I remember distinctly a particular fall afternoon during my freshman year of college. It was one of those perfect admissions brochures days, early enough so that the weather was still warm and finals held far less weight than the dining hall closing time. I was sprawled out on a lawn with a book and my bag, alternating between reading a few lines and turning my face towards the sun. And yet, as it was fall semester freshman year and none of us had solidified our social spaces, I was also keeping a sharp eye out for anyone I even slightly knew.
That's why I saw her. She wasn't anyone I'd seen before. She was tall and slim, with brilliant red hair, walking across Old Campus with the kind of ease I tried, and failed, to fake. Watching her I remembered that I had always kind of wanted red hair. It was less gentlemen-preferred and conventional than my own blond head (which I refused to dye out of a loyalty to an authenticity that I couldn't quite articulate). And I was immediately jealous of her completely, jealous with the kind of ferocity that you can only really pull off when you're eighteen and in a new place and completely out of your depth. I wanted to be her, and I knew I never could.

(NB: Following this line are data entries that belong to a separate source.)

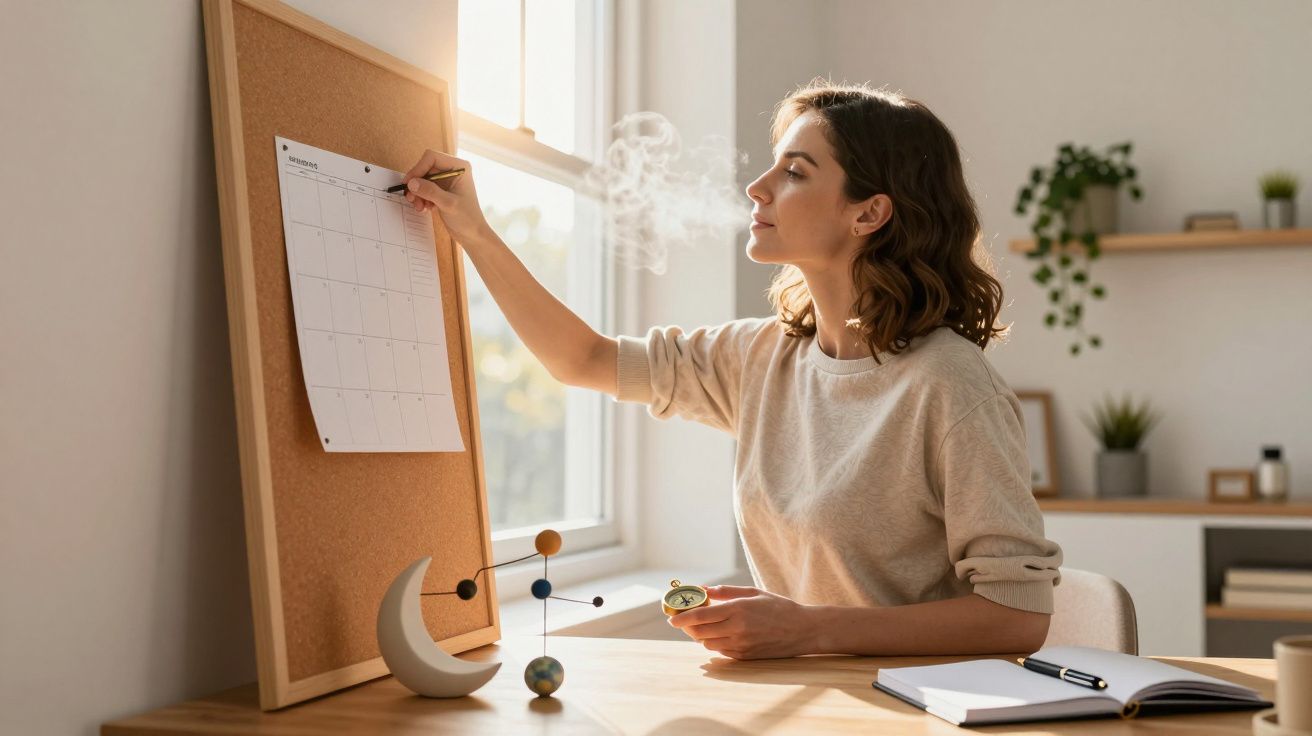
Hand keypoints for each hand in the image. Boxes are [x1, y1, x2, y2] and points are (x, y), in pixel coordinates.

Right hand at [402, 149, 492, 246]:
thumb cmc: (467, 219)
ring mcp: (446, 180)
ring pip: (423, 179)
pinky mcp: (441, 190)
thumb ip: (430, 191)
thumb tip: (411, 183)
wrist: (472, 234)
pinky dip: (421, 197)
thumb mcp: (448, 204)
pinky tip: (425, 208)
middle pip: (425, 168)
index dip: (418, 168)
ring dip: (418, 193)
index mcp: (460, 167)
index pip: (432, 158)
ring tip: (419, 207)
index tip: (409, 183)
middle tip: (411, 198)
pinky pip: (425, 188)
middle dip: (417, 184)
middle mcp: (452, 170)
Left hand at [667, 585, 816, 659]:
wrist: (803, 630)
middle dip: (689, 627)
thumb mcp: (753, 593)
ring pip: (708, 644)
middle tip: (686, 620)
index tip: (672, 618)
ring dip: (702, 635)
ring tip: (706, 626)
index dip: (683, 618)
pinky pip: (721, 651)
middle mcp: (737, 629)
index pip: (701, 615)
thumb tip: (704, 590)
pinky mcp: (745, 657)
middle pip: (700, 632)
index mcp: (738, 610)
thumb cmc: (779, 607)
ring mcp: (741, 645)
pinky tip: (721, 634)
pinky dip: (716, 643)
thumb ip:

But it only lasted for that moment. As soon as I lay back down and looked up into the canopy of the tree above me, my envy vanished into the deep green overhead, and I understood. We were just leaves, she and I, leaves on the same tree, each a beautiful, singular expression of life.
Liz Green talked about compersion, a feeling that's the opposite of jealousy, and that's what I felt so suddenly and clearly that afternoon. I've been feeling it a lot lately, too. I wouldn't say that I'm growing less ambitious with age--probably the opposite, truth be told. But I'm definitely growing less competitive. One thing I've always loved about creative work is that, whenever we can put aside the frequently uncomfortable fact that we're often competing for the same scarce resources in the form of fellowships or contests or jobs, what I do in my work in no way detracts from what any of these other guest writers have done. This isn't to minimize the very real limitations that exist, but it is to say that the community that we build is more frequently valuable, more sustaining in everyday life, than what we gain by focusing on those competitions.
There will always be someone, whether an individual or institution, ready and willing to place the emphasis on exclusivity, on some arbitrarily set boundary, on fostering a sense of scarcity. It's the dominant narrative of our culture, even as new media begins to chip away at it, ever so slightly, in certain places. I feel more and more strongly with the passage of time that part of my mission as a writer is to push back against that narrative, to stop myself when I begin to think about my peers as nothing more than my competition, and more than that, to insist in my work that each life is valuable. Each life is worthwhile. To remember that we all tell stories, and live lives, each as beautiful, singular, and necessary as the curving edges of any one leaf.
What's a leaf detached from a tree, after all, set aside on its own but cut off from the source of life? Dried up, brittle, and crumbling into dust.
All this is to say that my community of writers sustains me, keeps me whole, and allows me to do the work that I do in this world. All this is to say, in at least ten times as many words, what the poet I came to adore during the spring semester of my freshman year puts so well:
Labour is blossoming or dancing where
The body is not bruised to pleasure soul.
Nor beauty born out of its own despair,
Nor blear-eyed wisdom out of midnight oil.
O chestnut-tree, great-rooted blossomer,
Are you the leaf, the blossom or the bole?
O body swayed to music, O brightening glance,
How can we know the dancer from the dance?